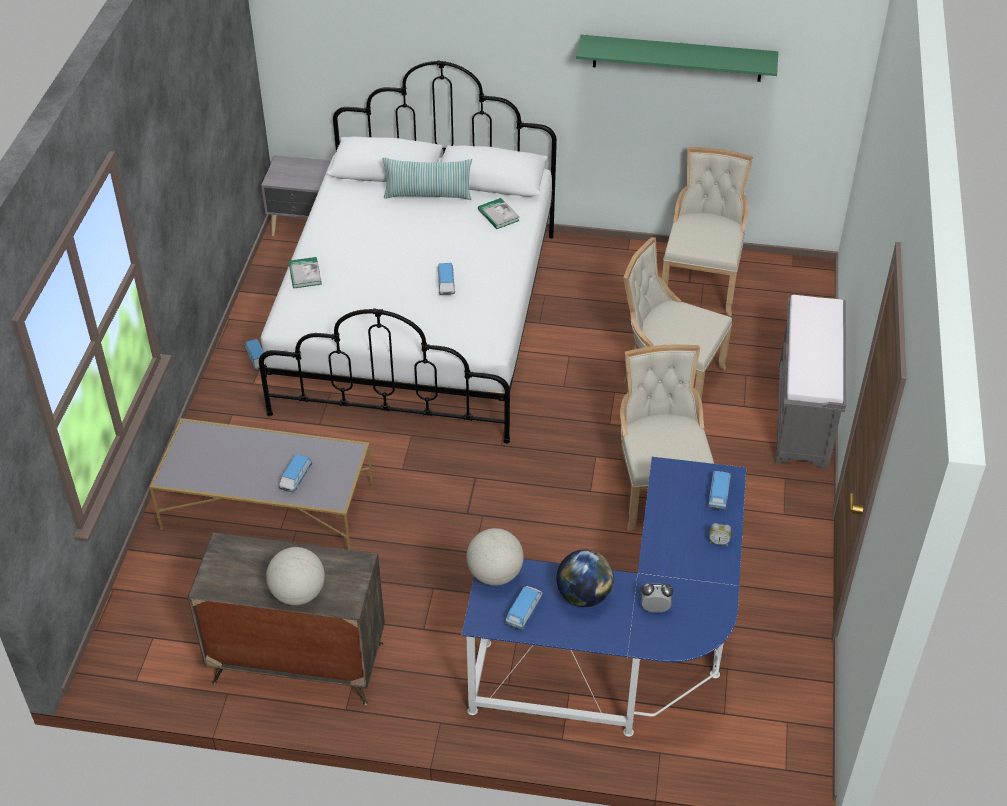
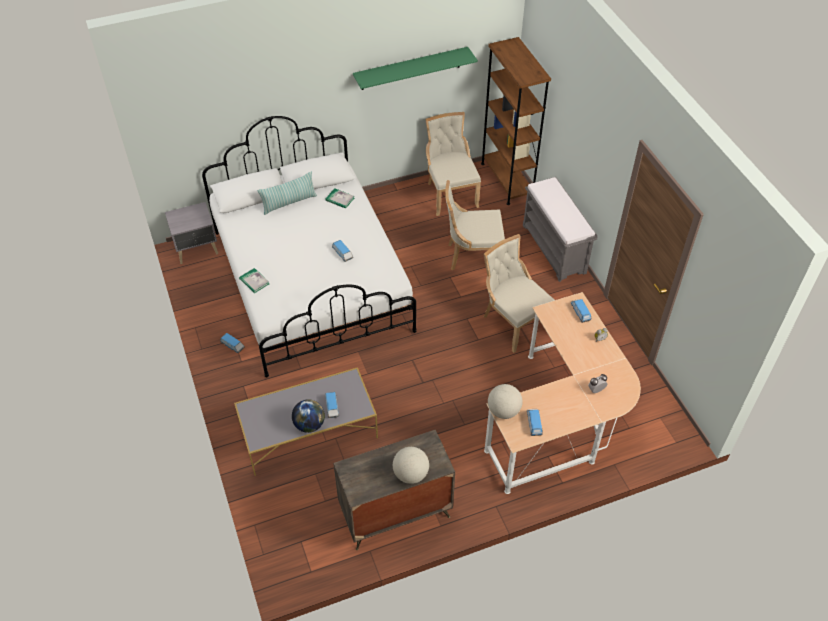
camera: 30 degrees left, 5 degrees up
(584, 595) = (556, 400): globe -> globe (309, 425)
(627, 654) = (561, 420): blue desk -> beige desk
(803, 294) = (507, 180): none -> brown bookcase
________________________________________
WORK INSTRUCTIONS
For the material above, give every line again exactly and leave out the pictures.

ANSWER SPACE
camera: 30 degrees left, 5 degrees up
(584, 595) = (556, 400): globe -> globe (309, 425)
(627, 654) = (561, 420): blue desk -> beige desk
(803, 294) = (507, 180): none -> brown bookcase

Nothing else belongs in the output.